| What is being asked |
The answer consists of one number: how many lines of the data below include the string "selected".
*** Task data ***
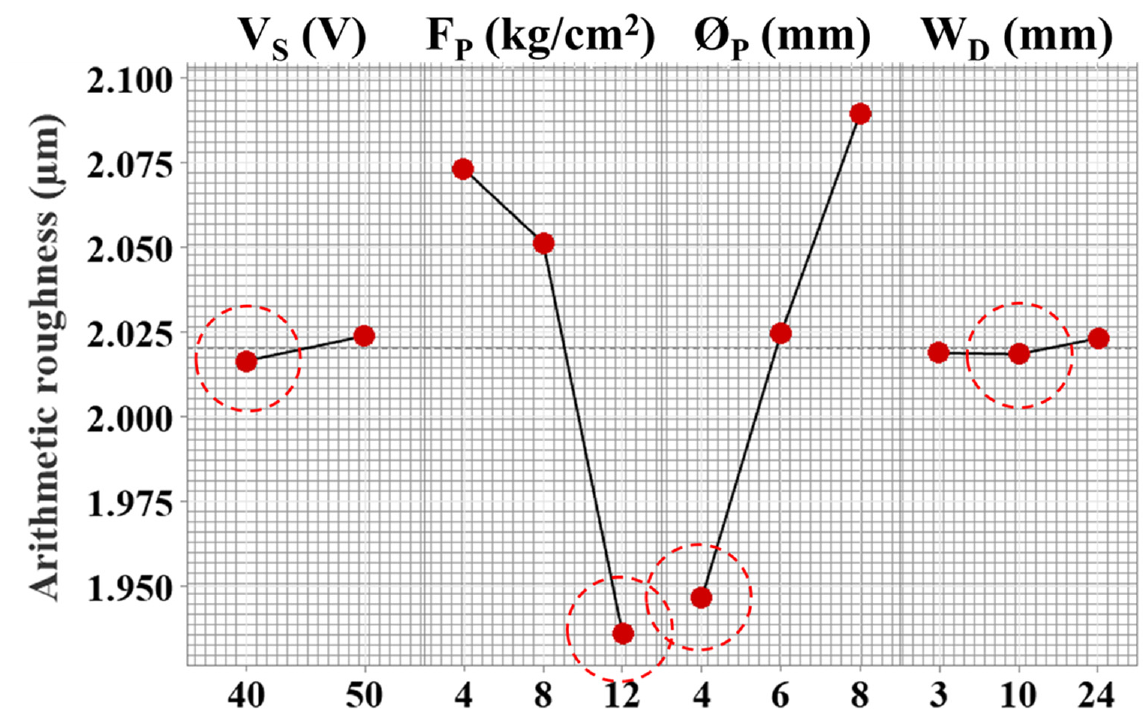
Figure 7. Parametric effects on surface roughness of complex profile machining and red circles indicating desired parametric level.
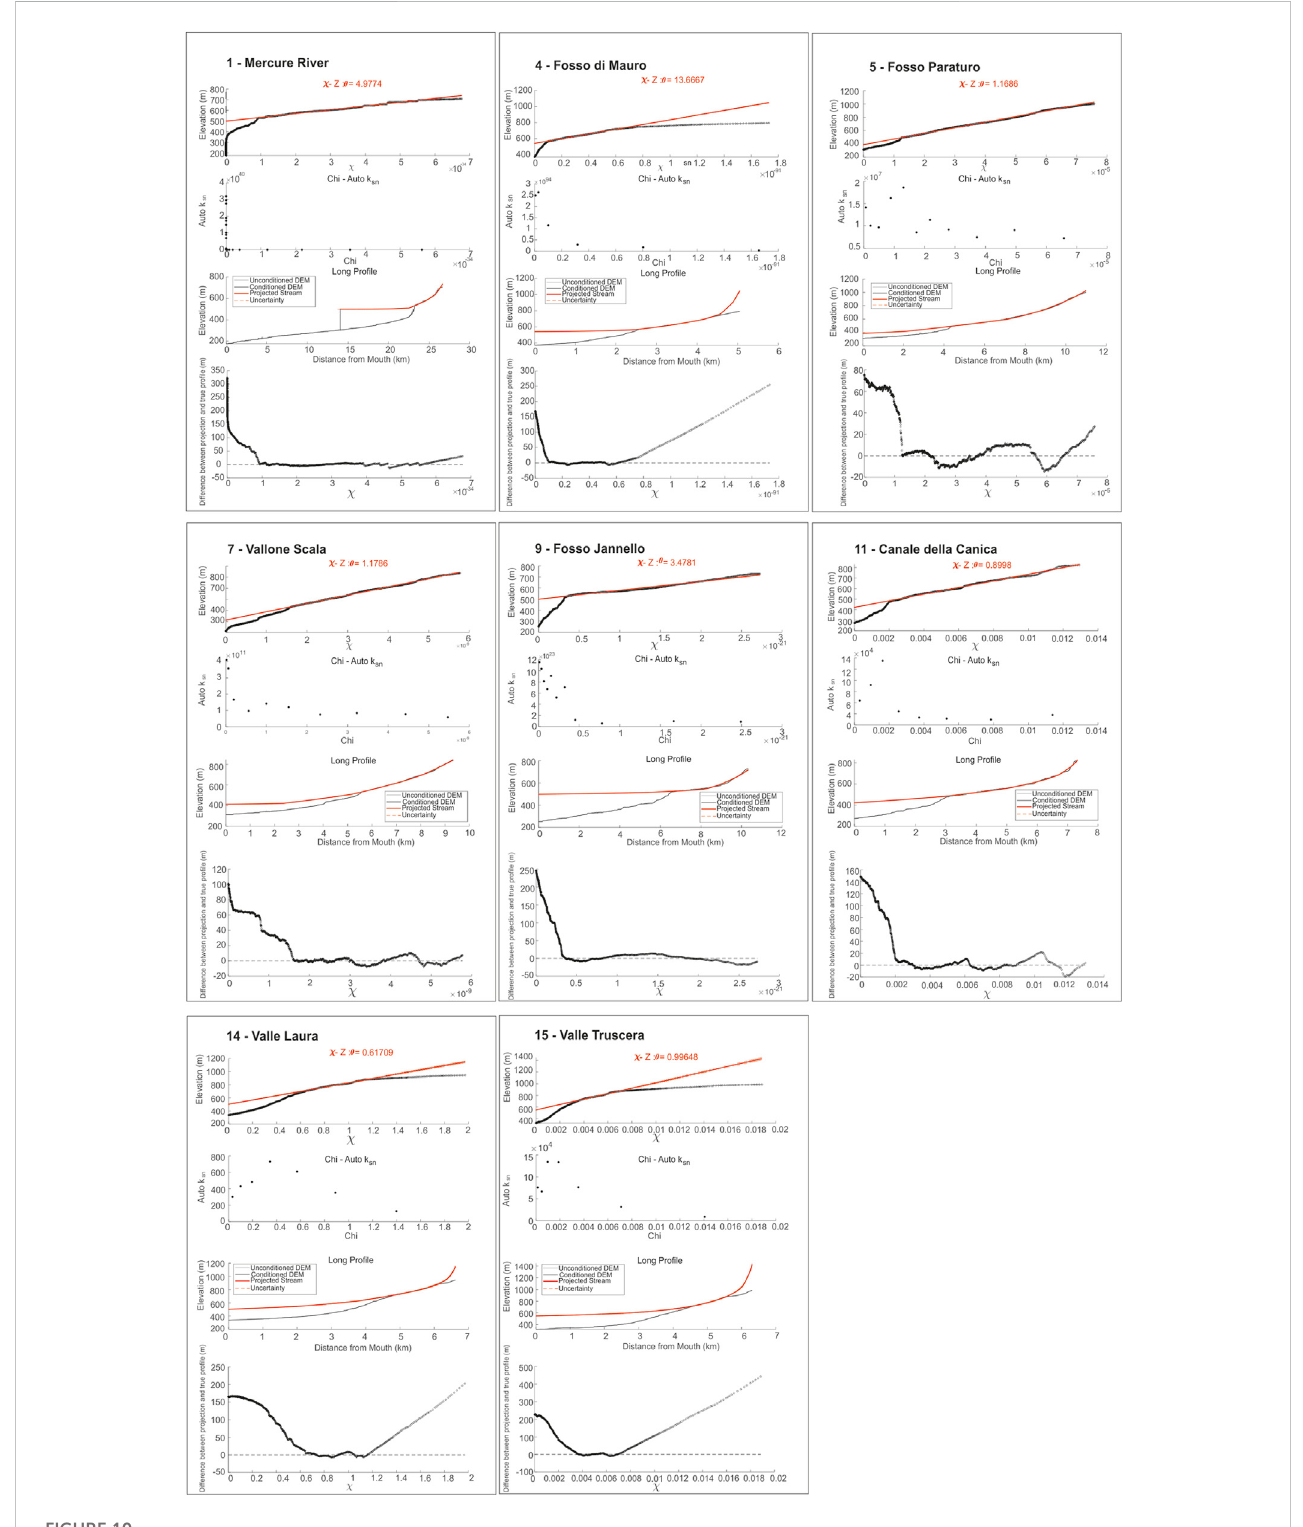
FIGURE 10 Reconstruction of the incision depth from transient segments of selected channels of the study area.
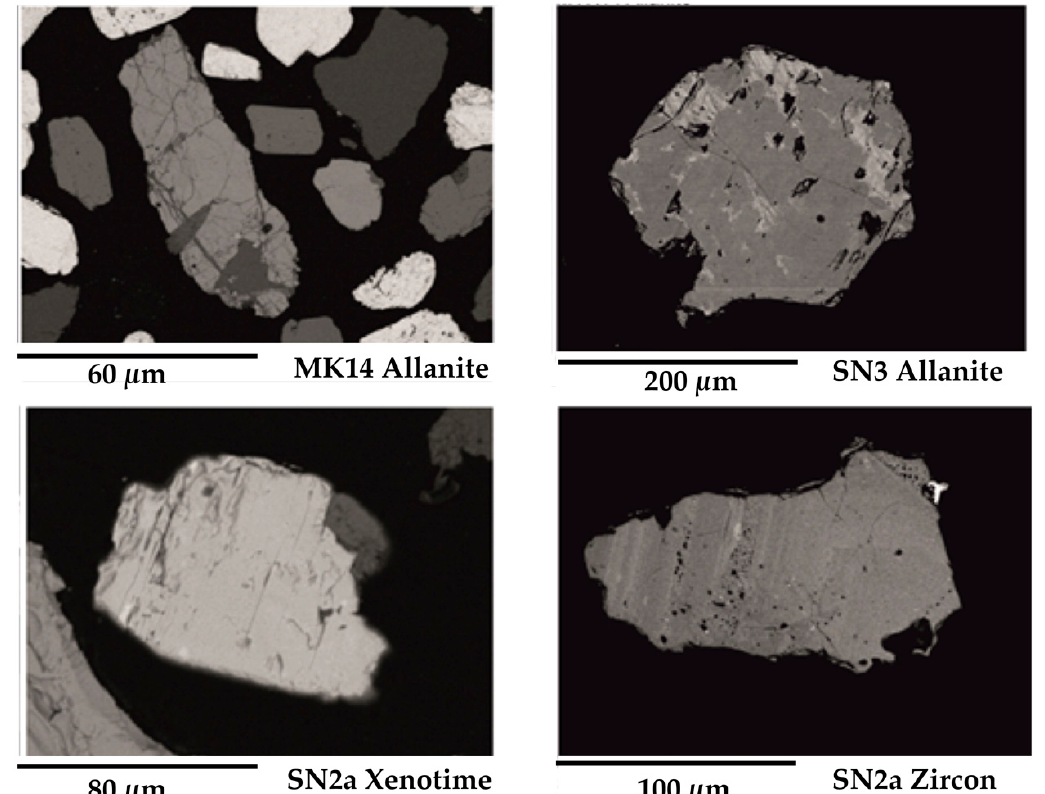
Figure 10. Back-scattered electron images of selected heavy mineral grains separated from coastal sands from the Atticicycladic zone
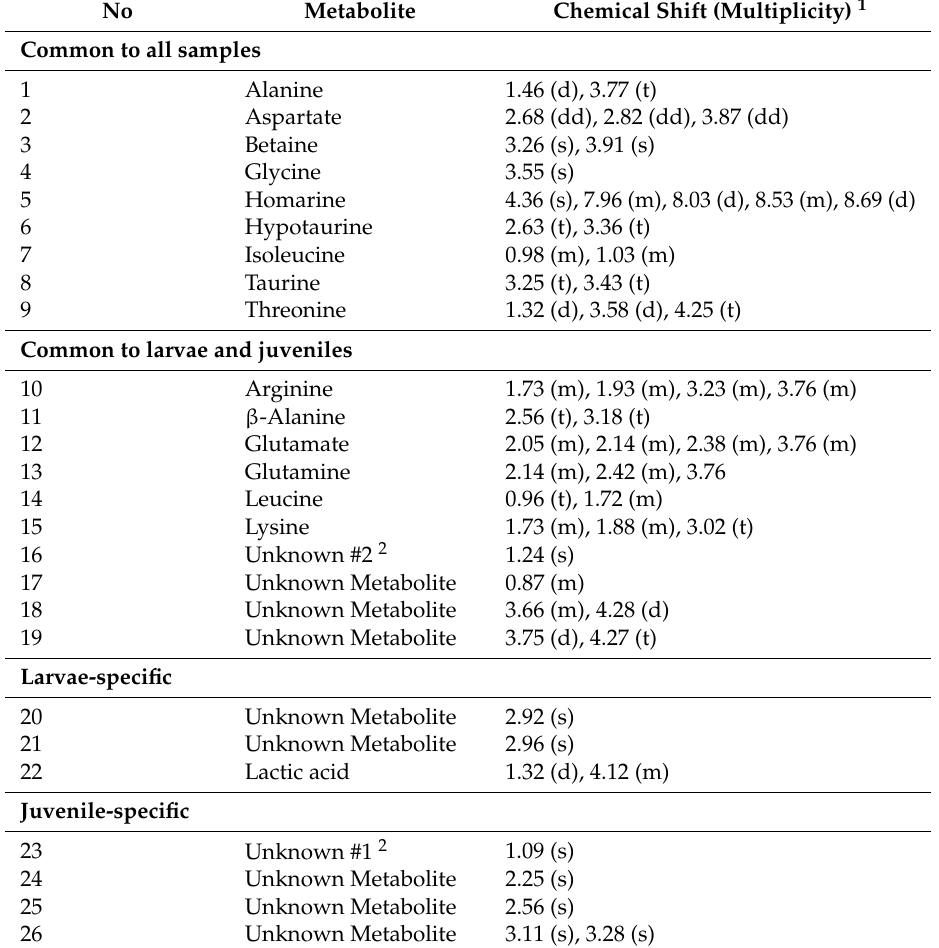
Table 1. Table of common metabolites identified in Mytilus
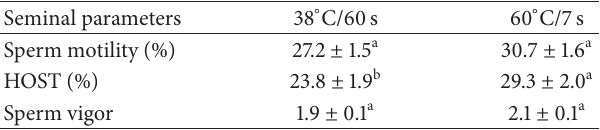
Table 5: Sperm motility, sperm vigor, and hypoosmotic swelling test (HOST) of thawed goat semen thawed at different temperatures (mean ± standard error of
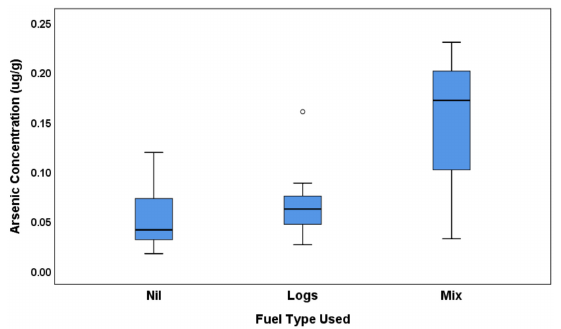
Figure 3. Average arsenic concentrations as a function of the fuel type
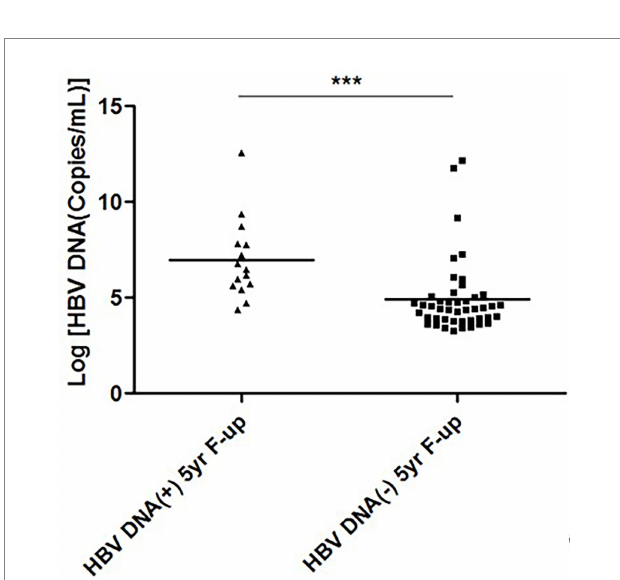
FIGURE 2 Hepatitis B virus (HBV) DNA levels at study commencement and HBV DNA-negativity 5-years after end of treatment. The levels of HBV DNA (log copies/ml) of two groups of patients at the time of study commencement has been cited. The levels of HBV DNA were lower in patients who became HBV DNA negative 5-years after end of treatment, compared to those who remain HBV DNA-positive 5-years after end of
***
| Solution |
2